Samedi 5 septembre vers 22h30, une bouteille contenant, selon les premières informations communiquées par la direction, de l’acide chlorhydrique a été lancée dans les locaux RATP de La Varenne-Chennevières, à Saint-Maur-des-Fossés. Une détonation a suivi. La CGT-RATP indique que l’entreprise a porté plainte. Le Parisien, qui dit avoir consulté un courrier de la direction, rapporte qu’aucun salarié n’a été blessé ni directement exposé et qu’une enquête a été ouverte.

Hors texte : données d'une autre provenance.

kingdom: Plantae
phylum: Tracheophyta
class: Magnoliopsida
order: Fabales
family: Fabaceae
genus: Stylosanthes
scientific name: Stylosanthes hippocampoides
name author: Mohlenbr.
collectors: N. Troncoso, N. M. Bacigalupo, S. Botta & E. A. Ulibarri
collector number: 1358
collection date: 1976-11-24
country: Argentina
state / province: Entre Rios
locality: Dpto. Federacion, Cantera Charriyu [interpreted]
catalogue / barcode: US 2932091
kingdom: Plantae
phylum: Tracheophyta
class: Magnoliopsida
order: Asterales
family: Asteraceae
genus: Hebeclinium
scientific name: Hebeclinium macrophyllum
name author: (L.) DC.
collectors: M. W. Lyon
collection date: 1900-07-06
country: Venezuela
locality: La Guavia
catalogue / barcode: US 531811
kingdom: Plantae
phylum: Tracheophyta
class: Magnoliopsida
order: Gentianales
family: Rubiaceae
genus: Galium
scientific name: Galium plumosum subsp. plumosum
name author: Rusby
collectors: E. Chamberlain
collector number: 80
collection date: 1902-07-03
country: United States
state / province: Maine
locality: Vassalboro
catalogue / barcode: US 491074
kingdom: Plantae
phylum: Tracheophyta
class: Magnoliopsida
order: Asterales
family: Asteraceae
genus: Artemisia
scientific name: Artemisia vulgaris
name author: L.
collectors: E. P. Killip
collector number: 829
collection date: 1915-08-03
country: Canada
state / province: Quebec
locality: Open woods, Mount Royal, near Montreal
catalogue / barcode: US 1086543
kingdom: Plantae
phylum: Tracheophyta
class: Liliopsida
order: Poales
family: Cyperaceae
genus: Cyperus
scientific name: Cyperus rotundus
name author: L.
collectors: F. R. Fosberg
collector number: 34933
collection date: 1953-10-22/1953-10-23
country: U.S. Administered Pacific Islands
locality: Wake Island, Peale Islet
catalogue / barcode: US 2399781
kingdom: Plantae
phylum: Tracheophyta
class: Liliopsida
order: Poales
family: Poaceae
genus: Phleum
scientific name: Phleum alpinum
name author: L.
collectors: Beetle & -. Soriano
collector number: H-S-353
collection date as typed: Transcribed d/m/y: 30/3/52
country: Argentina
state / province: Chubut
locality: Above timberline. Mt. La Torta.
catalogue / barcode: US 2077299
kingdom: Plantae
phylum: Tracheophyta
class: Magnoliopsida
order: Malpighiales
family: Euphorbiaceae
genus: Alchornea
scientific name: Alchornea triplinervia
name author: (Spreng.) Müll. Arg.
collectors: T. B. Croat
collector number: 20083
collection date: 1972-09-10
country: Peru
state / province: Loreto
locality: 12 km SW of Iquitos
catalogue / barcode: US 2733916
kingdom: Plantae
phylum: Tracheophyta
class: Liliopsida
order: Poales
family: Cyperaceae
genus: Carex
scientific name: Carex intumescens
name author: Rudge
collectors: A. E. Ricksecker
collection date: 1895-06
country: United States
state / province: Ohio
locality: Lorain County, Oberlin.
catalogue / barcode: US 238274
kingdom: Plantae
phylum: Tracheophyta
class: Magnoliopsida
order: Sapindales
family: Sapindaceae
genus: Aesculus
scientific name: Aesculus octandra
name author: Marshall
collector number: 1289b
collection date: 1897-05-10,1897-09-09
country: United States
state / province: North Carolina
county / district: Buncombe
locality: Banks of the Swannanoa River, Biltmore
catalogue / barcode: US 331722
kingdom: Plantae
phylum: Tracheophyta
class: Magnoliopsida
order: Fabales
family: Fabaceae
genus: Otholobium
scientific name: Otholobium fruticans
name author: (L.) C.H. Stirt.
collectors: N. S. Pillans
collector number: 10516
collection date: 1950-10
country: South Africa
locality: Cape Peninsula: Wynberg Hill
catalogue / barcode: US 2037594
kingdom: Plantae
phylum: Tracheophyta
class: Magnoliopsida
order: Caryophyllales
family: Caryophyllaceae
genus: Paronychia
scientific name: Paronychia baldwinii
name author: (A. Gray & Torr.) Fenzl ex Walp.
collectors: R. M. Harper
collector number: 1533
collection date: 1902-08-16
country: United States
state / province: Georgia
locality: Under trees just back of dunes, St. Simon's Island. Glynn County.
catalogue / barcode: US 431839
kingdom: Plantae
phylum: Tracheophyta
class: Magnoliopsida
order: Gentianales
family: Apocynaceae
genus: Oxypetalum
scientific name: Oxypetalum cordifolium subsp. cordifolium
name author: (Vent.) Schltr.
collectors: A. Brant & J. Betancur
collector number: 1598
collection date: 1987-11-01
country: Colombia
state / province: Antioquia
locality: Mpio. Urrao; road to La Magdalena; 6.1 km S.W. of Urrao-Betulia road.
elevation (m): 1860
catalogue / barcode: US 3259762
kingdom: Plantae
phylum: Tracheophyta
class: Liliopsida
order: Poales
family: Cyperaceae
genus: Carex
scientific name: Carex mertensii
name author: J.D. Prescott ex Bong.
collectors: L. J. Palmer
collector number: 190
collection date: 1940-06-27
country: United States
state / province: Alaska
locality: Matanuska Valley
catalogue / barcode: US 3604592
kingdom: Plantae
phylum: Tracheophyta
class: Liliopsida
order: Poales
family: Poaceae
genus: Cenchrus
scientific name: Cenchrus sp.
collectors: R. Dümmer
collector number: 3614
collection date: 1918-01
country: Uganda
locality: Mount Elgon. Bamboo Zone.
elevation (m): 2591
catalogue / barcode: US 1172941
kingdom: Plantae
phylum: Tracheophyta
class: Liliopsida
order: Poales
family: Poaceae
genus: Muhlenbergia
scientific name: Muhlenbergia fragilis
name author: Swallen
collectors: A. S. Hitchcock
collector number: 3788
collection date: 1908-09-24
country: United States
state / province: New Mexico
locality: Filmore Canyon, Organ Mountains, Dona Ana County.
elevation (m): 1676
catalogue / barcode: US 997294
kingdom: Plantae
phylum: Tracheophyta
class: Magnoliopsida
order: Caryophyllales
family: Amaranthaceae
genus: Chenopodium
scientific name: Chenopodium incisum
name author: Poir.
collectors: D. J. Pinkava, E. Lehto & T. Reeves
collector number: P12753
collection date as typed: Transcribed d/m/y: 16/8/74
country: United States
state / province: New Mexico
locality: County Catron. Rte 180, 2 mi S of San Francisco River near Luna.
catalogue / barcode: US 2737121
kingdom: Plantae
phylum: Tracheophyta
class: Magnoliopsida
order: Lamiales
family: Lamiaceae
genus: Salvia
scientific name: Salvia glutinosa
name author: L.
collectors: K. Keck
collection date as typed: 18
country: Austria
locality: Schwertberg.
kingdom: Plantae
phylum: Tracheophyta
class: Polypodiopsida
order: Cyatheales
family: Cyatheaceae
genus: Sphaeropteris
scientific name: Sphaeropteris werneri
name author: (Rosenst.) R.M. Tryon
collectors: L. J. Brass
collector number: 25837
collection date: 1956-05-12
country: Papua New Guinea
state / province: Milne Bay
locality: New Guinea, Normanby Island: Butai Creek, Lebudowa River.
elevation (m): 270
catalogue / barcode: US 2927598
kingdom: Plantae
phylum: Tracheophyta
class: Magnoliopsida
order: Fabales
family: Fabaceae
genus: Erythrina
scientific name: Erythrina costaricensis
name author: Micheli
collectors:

L’incident a touché un espace de travail situé au premier étage du bâtiment : l’« attachement » des conducteurs rattachés à La Varenne, où ceux-ci prennent leur service. Cette partie du RER est presque invisible pour les voyageurs, mais elle appartient à l’infrastructure quotidienne de la ligne au même titre que les quais ou les postes techniques.
La CGT-RATP affirme que la « défectuosité récurrente » des accès aux locaux de conduite de la ligne A et du RER préoccupait déjà les représentants du personnel avant l’incident. Elle demande de déterminer si ces problèmes ont pu rendre le site plus vulnérable et réclame une sécurisation durable des accès ainsi que des dispositifs empêchant la projection d’objets à l’intérieur. Elle ne précise toutefois pas si le site de La Varenne lui-même avait fait l’objet d’un signalement antérieur.
Le syndicat a déposé une alarme sociale et indique qu’un élu de la commission santé, sécurité et conditions de travail a exercé un droit d’alerte pour danger grave et imminent. Cette procédure produit une conséquence précise : le Code du travail impose à l’employeur d’enquêter immédiatement avec le représentant qui a signalé le danger et de prendre les dispositions nécessaires pour y remédier.
Le mécanisme de l’incident, son auteur et ses motivations restent inconnus. Rien ne permet donc d’affirmer qu’une défaillance des accès l’a rendu possible. Le droit d’alerte impose en revanche d’enquêter sur le danger signalé. La CGT demande notamment des protections matérielles durables.
À La Varenne, l’enquête sur l’acte lui-même se double ainsi d’un examen beaucoup plus terre à terre : savoir si les locaux où les conducteurs commencent leur service étaient correctement protégés et, si ce n’était pas le cas, ce qui doit être corrigé.